Larry comes down the fire escape with the bird, and Balki, who is certainly waiting to hear any noise coming from that direction, does not hear him.
The bird flies away and Larry just stares off into various distances pretending that he’s interacting with something, which absolutely sums up my experience sending messages on OKCupid.
Cousin Larry catches the bird and throws it into the apartment, where it flies to Balki.
Larry congratulates himself on his victory, and then snow falls on his face, because the writers are assiduously avoiding any possible humor that could derive from the actual situation they’ve decided on.
Larry comes in the door and gives thanks, calling upon His name, making known His deeds:
Balki quickly suspects that it’s not Yeorgi, and the bird starts saying “mi casa es su casa”, something I’m sure an actual Hispanic person would teach their bird to say.
Larry comes clean and apologizes, so Balki goes right back to waiting for Yeorgi to return.
Larry explains that Yeorgi is never coming back, so Yeorgi should be back in 3… 2…
I think I finally understand Larry. Who wouldn’t just throw away a lifetime of moral upbringing and start acting selfish and lying about everything when being honest and caring is thrown back in your face like so much dirty snow?
If the past few episodes have been attempts on the part of ABC to see what kind of retooling might meet with the most audience approval, “Bye Bye Birdie” is certainly the rebuke to that approach. Almost all of Perfect Strangers’s worst habits are on display here. Doing the bare minimum of work to get to its running time, barely allowing its non-cousin elements any time on set, and when it does, it’s only for the mechanics of plot (which is noisier here than the bird was), refusing to let them interact. The show threw away hundreds of possibilities just for another 23 minutes of Balki being stupid and self-centered, but correct, and Larry being honest, caring, and smart, but wrong. This episode seems to be explicitly rejecting the idea of anything entering the apartment and changing the status quo between the cousins. Did you enjoy not seeing Balki play with a pet? Great, we’ll never mention that he got rid of it so you can continue to not see it.

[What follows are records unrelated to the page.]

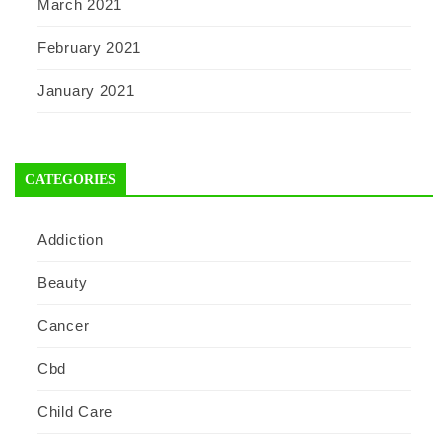
March 2021
February 2021
January 2021
CATEGORIES
Addiction
Beauty
Cancer
Cbd
Child Care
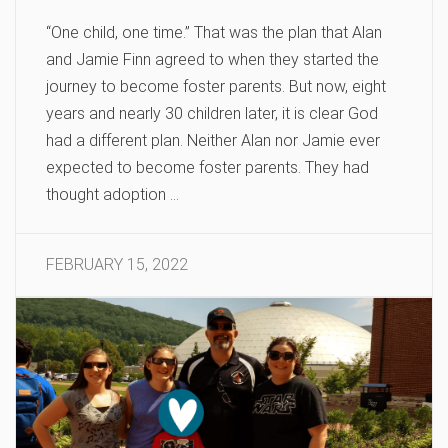
“One child, one time.” That was the plan that Alan
and Jamie Finn agreed to when they started the
journey to become foster parents. But now, eight
years and nearly 30 children later, it is clear God
had a different plan. Neither Alan nor Jamie ever
expected to become foster parents. They had
thought adoption …
FEBRUARY 15, 2022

The last joke of the episode is that the street outside the Caldwell is now full of lost animals who have come, all at once, regardless of how far away from the apartment they were, in response to the Vingi Vingi Bingi. Whatever else we may get in the next few seasons, the show is confidently placing its bets that Balki is still TV magic, and that all he has to do is sing to bring viewers running.
Perfect Strangers offers us a Balki frozen in time, and any supplications for change are only met with the trained response of “don’t be ridiculous, don’t be ridiculous”.
Join me next week for “Digging Up the News”!
Catchphrase count: Balki (1); Larry (2); Yeorgi (4)
Boner count: Balki (0); Larry (0)
*Holy synchronism! The cone bra first appeared the same day this episode aired.
**I beg the reader’s forgiveness for my failure to explain what these were when I made reference to them in “Everyone in the Pool” a few months back. The Moogli carvings are the wooden animal toys that Balki carefully removed from his shelves when the cousins were trying to score some hot verse in “Poetry in Motion”.